La série B réserve souvent de très bonnes surprises, et "Detour" en est probablement un de ses meilleurs exemples. A peine plus d'une heure, tourné rapidement, pour pas grand chose et avec des acteurs inconnus, une technique largement perfectible : a priori, rien de bien extraordinaire. Et pourtant, le film fascine. Le scénario est même absolument irréprochable, implacable, tragique et logique. Le destin de son personnage principal place "Detour" dans le case du film noir, dont il respecte tous les codes, malgré le manque de moyens.
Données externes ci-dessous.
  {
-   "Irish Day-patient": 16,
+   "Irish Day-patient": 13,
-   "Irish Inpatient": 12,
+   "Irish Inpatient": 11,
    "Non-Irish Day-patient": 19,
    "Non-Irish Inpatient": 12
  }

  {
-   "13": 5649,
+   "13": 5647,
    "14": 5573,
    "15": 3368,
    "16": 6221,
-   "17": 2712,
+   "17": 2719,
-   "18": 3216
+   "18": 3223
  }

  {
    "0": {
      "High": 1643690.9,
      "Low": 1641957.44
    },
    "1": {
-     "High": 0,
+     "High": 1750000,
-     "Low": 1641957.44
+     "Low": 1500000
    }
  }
Ce qui est ici encore plus fascinant, c'est la dimension de road-movie du film, avec tout ce que la route comporte de dangerosité pour le rêve américain (le personnage part à Hollywood et il est souvent question de l'Ouest) : même si l'histoire est totalement différent, rappelons nous qu'on est ici plus de 20 ans avant "Easy Rider". "Detour", ou quand une série B égale la série A.

 

En 1945 Edgar G. Ulmer tente de sortir de l’ombre en filmant celles d’un film noir qui ne dit pas encore son nom, mais en possède déjà des codes dont on pourra s’inspirer par la suite. Le réalisateur n’a pas le sou et tourne en quelques jours ( deux semaines ? ) une histoire parfaitement adaptée du livre de Martin Goldsmith, à la seule différence notoire pour son violoniste qui devient pianiste de bar. Le reste est conforme à l’histoire du gars qui se trouve à la mauvaise place au mauvais moment. Un enchaînement de circonstances le conduit à toucher le fond, et même pire quand une femme qu’il pensait aider, appuie là où ça fait encore plus mal. Ca dure une petite heure, c’est plaisant, avec deux acteurs qui s’en tirent plutôt pas mal.
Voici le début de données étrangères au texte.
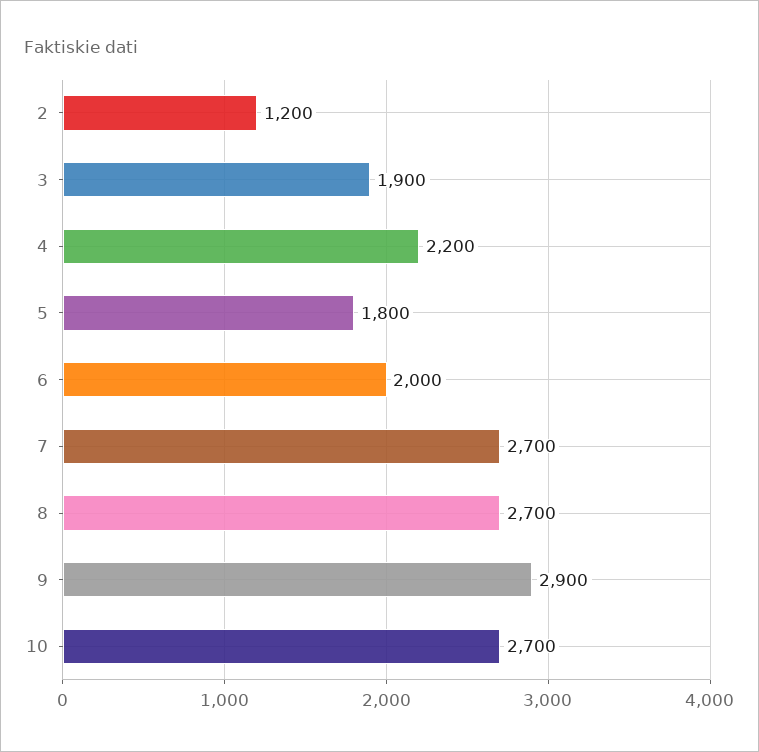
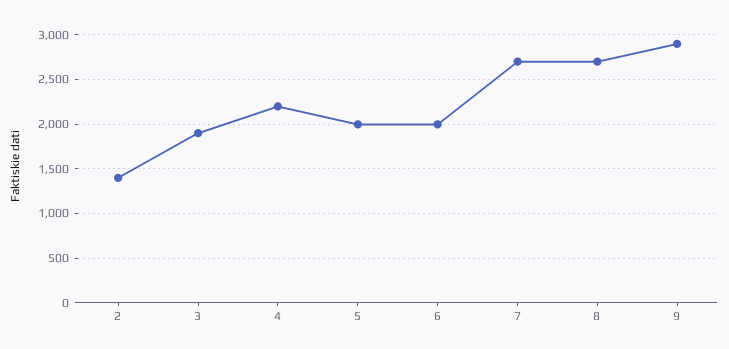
  {
-   "2": 1200,
+   "2": 1400,
    "3": 1900,
    "4": 2200,
-   "5": 1800,
+   "5": 2000,
    "6": 2000,
    "7": 2700,
    "8": 2700,
-   "9": 2900,
+   "9": 2900
-   "10": 2700
  }

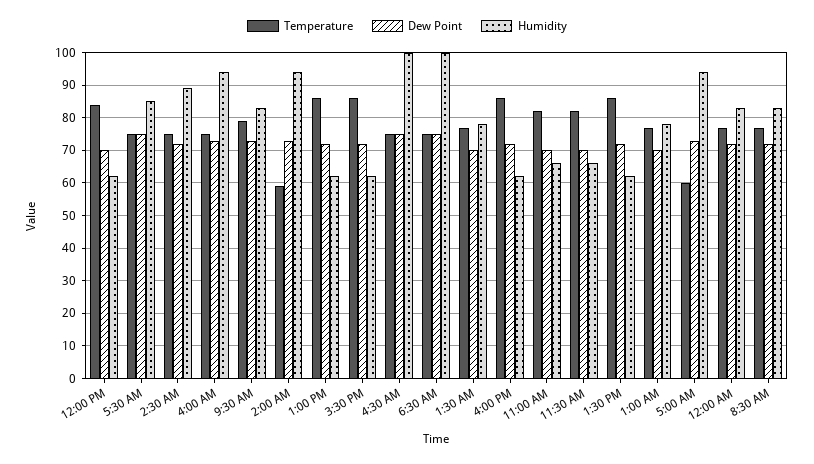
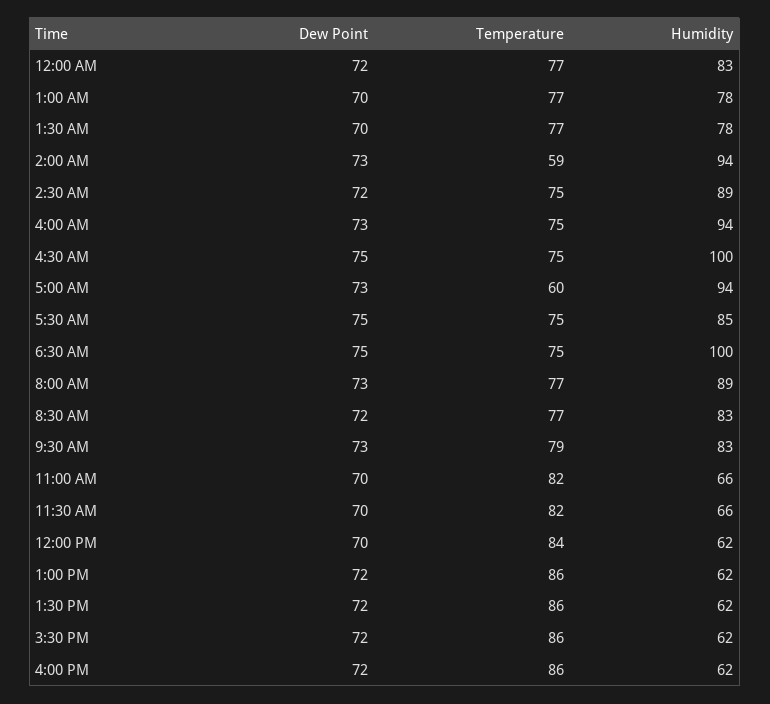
  {
    "Temperature": {
      "12:00 PM": 84,
      "5:30 AM": 75,
      "2:30 AM": 75,
      "4:00 AM": 75,
      "9:30 AM": 79,
      "2:00 AM": 59,
      "1:00 PM": 86,
      "3:30 PM": 86,
      "4:30 AM": 75,
      "6:30 AM": 75,
      "1:30 AM": 77,
      "4:00 PM": 86,
      "11:00 AM": 82,
      "11:30 AM": 82,
      "1:30 PM": 86,
      "1:00 AM": 77,
      "5:00 AM": 60,
      "12:00 AM": 77,
-     "8:30 AM": 77
+     "8:30 AM": 77,
+     "8:00 AM": 77
    },
    "Dew Point": {
      "12:00 PM": 70,
      "5:30 AM": 75,
      "2:30 AM": 72,
      "4:00 AM": 73,
      "9:30 AM": 73,
      "2:00 AM": 73,
      "1:00 PM": 72,
      "3:30 PM": 72,
      "4:30 AM": 75,
      "6:30 AM": 75,
      "1:30 AM": 70,
      "4:00 PM": 72,
      "11:00 AM": 70,
      "11:30 AM": 70,
      "1:30 PM": 72,
      "1:00 AM": 70,
      "5:00 AM": 73,
      "12:00 AM": 72,
-     "8:30 AM": 72
+     "8:30 AM": 72,
+     "8:00 AM": 73
    },
    "Humidity": {
      "12:00 PM": 62,
      "5:30 AM": 85,
      "2:30 AM": 89,
      "4:00 AM": 94,
      "9:30 AM": 83,
      "2:00 AM": 94,
      "1:00 PM": 62,
      "3:30 PM": 62,
      "4:30 AM": 100,
      "6:30 AM": 100,
      "1:30 AM": 78,
      "4:00 PM": 62,
      "11:00 AM": 66,
      "11:30 AM": 66,
      "1:30 PM": 62,
      "1:00 AM": 78,
      "5:00 AM": 94,
      "12:00 AM": 83,
-     "8:30 AM": 83
+     "8:30 AM": 83,
+     "8:00 AM": 89
    }
  }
Initialement prévu pour être une série B à petit budget, ce film noir a été reconnu comme l'un des meilleurs de son époque. Effectivement, le film est l'un des plus courts du cinéma (67 mn). Maintenant, de là à l'encenser comme un petit chef-d'œuvre, il existe des limites que je ne franchirai pas. J'ai accroché à l'intrigue par le ton narratif du début et l'image sombre, presque lugubre durant l'intégralité de l'histoire et j'ai été séduit par le jeu de l'acteur principal Tom Neal. En dehors de cela, le scénario est minimaliste et il manque l'étincelle qui aurait pour faire briller de mille feux ce road-movie pour qu'il atteigne le rang de merveille. Le manque de moyen est évident et Edgar G. Ulmer a dû faire au plus court pour boucler son film en six jours. Néanmoins, il est intéressant à suivre et l'on a envie de connaître l'issue. Claudia Drake et Ann Savage sont des actrices inconnues à mon répertoire mais la seconde mérite une mention particulière pour son interprétation de petite peste insupportable dans la peau de Vera, bien que son rôle soit à la frontière de l'acceptable. Je ne connais pas beaucoup de personnes qui accepteraient de se laisser mener en bateau par une donzelle indomptable aux allures de chat écorché vif. Une rareté à découvrir.

 

Un classique du film noir tourné en quelques jours avec un scénario plutôt bien écrit mais qui manque d'audace. La mise en scène est très réussie et Tom Neal campe un pauvre type malchanceux avec brio face à une insupportable Ann Savage qui est parfaite dans la peau de son personnage. Mais l'ensemble manque de charme, la durée du film ne permettant pas de bien rentrer dans l'univers.